Hello! Tom here, Cultural Heritage Lead at Sketchfab and one of the Community Team. Among many other things, I help advise on, advocate for, and promote publishing cultural heritage online in 3D.
In this Best of Sketchfab, I will focus on ‘optimized cultural heritage 3D’. While it is often desirable to publish high-resolution data within the field of GLAM digitization (GLAM = Galleries, Libraries, Archives & Museums), in certain cases there are plenty of arguments for publishing highly optimized versions of a 3D data set. A few benefits of optimized 3D models:
- Faster download times for people viewing your models
- Smoother performance on older or less powerful devices
- Models are AR & VR ready
- Your 3D data uses less energy for storage + display 🌻
Please enjoy some of my favorite optimized models, in no particular order.
Medieval Shield by Denis Cliofas
I love this optimized version of The Parade Shield of King Erik XIV of Sweden by /denis_cliofas. The original model published by /TheRoyalArmoury is 1 million triangles—this version is only 4.3 thousand 😱 To quote a comment from /denis_cliofas, “It all worked because of such a great scan that was used as the base.” Bonus point: it’s also downloadable under a Creative Commons Attribution license. Way to pay it forward, /denis_cliofas. 👏
Terracotta Kylix (Courtesy of the Met) by Angel Cormier
Optimized cultural heritage 3D does not always begin life as a 3D file. In fact, there are quite a few people on Sketchfab publishing one of my favorite types of historical 3D: a 3D model based on existing 2D images.

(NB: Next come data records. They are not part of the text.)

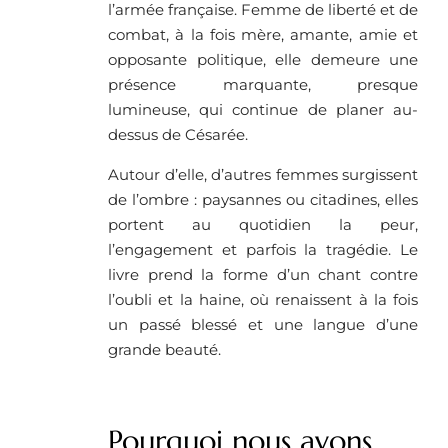
l’armée française. Femme de liberté et de
combat, à la fois mère, amante, amie et
opposante politique, elle demeure une
présence marquante, presque
lumineuse, qui continue de planer au-
dessus de Césarée.
Autour d’elle, d’autres femmes surgissent
de l’ombre : paysannes ou citadines, elles
portent au quotidien la peur,
l’engagement et parfois la tragédie. Le
livre prend la forme d’un chant contre
l’oubli et la haine, où renaissent à la fois
un passé blessé et une langue d’une
grande beauté.
Pourquoi nous avons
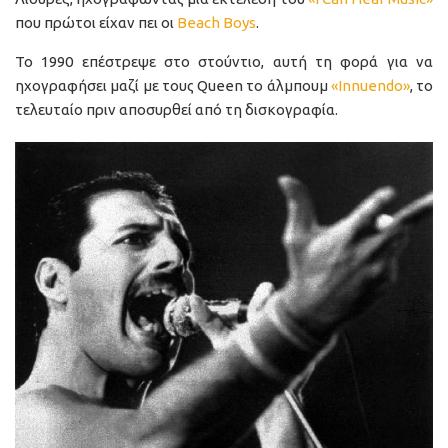
που πρώτοι είχαν πει οι
Beach Boys
.
Το 1990 επέστρεψε στο στούντιο, αυτή τη φορά για να
ηχογραφήσει μαζί με τους Queen το άλμπουμ
«Innuendo»
, το
τελευταίο πριν αποσυρθεί από τη δισκογραφία.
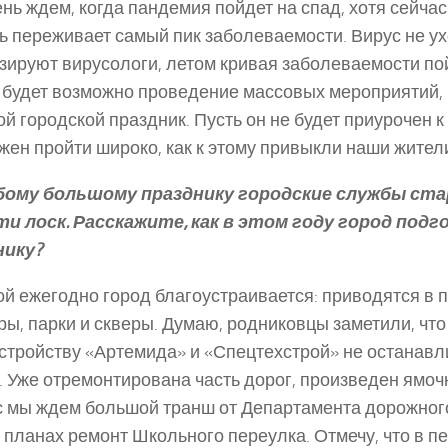
нь ждем, когда пандемия пойдет на спад, хотя сейча
ь переживает самый пик заболеваемости. Вирус не ухо
зируют вирусологи, летом кривая заболеваемости пой
 будет возможно проведение массовых мероприятий,
й городской праздник. Пусть он не будет приурочен к
жен пройти широко, как к этому привыкли наши жител
любому большому празднику городские службы с
ти лоск. Расскажите, как в этом году город подг
нику?
ной ежегодно город благоустраивается: приводятся в 
ры, парки и скверы. Думаю, родниковцы заметили, чт
стройству «Артемида» и «Спецтехстрой» не останав
. Уже отремонтирована часть дорог, произведен ямоч
 мы ждем большой транш от Департамента дорожного
в планах ремонт Школьного переулка. Отмечу, что в п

One recent example that caught my eye is Terracotta Kylix (Courtesy of The Met) by /angelcormier, who combined 5 public domain images available from the Metropolitan Museum of Art in New York to texture her model.
Glimmingehus medieval castle by VirtualSweden
Sketchfab member /virtualsweden has many excellent uploads on their profile, but their Glimmingehus medieval castle post is very clever and a nice example of how much you can show with an optimized 3D model. The complete model combines several optimized versions of photogrammetry scans of individual rooms of the medieval castle in a ‘dolls house’ style view, with detailed annotations taking you on a tour from the cellar to the upper loft.
Coffin stone by SenYul
What’s better than an optimized 3D mesh? An ULTRA OPTIMISED 3D MESH. Sketchfab member /senyul shows us all just what can be done with their model Coffin stone, for which they converted a 50 million face input mesh to just 56 triangles! Combined with the image texture and normal map, the effect is more convincing than you might expect.
Orbiter Space Shuttle OV-103 Discovery by The Smithsonian Institution
Did you know that the Smithsonian Institution runs a highly developed 3D digitization program? One of my favorite things about this project is that it has prioritized the production of ‘web-ready’ derivatives of the stunning high-resolution 3D scans that it is producing. You can explore the Smithsonian Institution’s growing library right here on Sketchfab. One of my favorite models posted by the Institution is (proud space geek here!) the Orbiter Space Shuttle OV-103 Discovery—many gigabytes of data parsed down to an easily digestible 150k faces!
Bonus! You can stream the high-resolution data set for the Orbiter Space Shuttle OV-103 in Sketchfab’s beta viewer for massive data:
I hope you enjoyed this list. What are your favorite optimized cultural heritage 3D models?